Poprawa statystyk bezpieczeństwa w grupie kierowców samochodów ciężarowych to także efekt zmiany pokoleniowej, dokonującej się w branży transportowej. Dziś młodzi kierowcy, którzy dopiero myślą o podjęciu pierwszej pracy, mają niepowtarzalną możliwość uczestnictwa w bezpłatnych, ogólnodostępnych szkoleniach. Dzięki temu już na starcie mogą lepiej przygotować się do wykonywania zawodu, poprawić swoje umiejętności i nabyć praktyczną wiedzę z zakresu prowadzenia i obsługi pojazdu.
Podczas szkoleń dowiadują się również, jak nie powielać najczęstszych błędów swoich starszych kolegów i od samego początku jeździć bezpiecznie.
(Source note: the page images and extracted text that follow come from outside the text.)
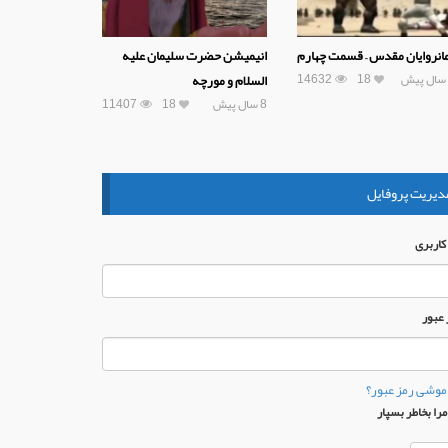
انروایان مقدس – قسمت چهارم
انیمیشن حضرت سلیمان علیه
14632
18
السلام و مورچه
8 سال پیش
18
11407
دیریت پروفایل
 كاربری
 عبور
موشی رمز عبور؟
را بخاطر بسپار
Przykładem takiej inicjatywy jest akcja społeczna „Profesjonalni kierowcy” od dwóch lat organizowana przez firmy z branży transportowej: Volvo Trucks, Renault Trucks, Wielton, Ergo Hestię i Michelin.
W jej ramach kierowcy ciężarówek, którzy mają już prawo jazdy kategorii C+E, ale nie zdążyli nabrać doświadczenia zawodowego, za darmo doskonalą swoje umiejętności pod okiem doświadczonych instruktorów.
– Podczas szkoleń uświadamiamy młodych kierowców, że o bezpieczeństwie w ruchu drogowym decydują detale, takie jak np. regularna kontrola stanu bieżnika czy odpowiednie ciśnienie w oponach. Dla wielu osób te kwestie wydają się oczywiste, jednak codzienna praktyka pokazuje, że znaczna część kierowców po prostu o tym zapomina. Dlatego tak bardzo potrzebna jest konsekwentna praca u podstaw, której nasza akcja jest najlepszym przykładem – podsumowuje Ewa Konopka, rzecznik prasowy firmy Michelin.
W ciągu dwóch lat szkolenia organizowane w ramach akcji „Profesjonalni kierowcy” ukończyło 500 osób. Wiele z nich podjęło pracę w polskich firmach transportowych.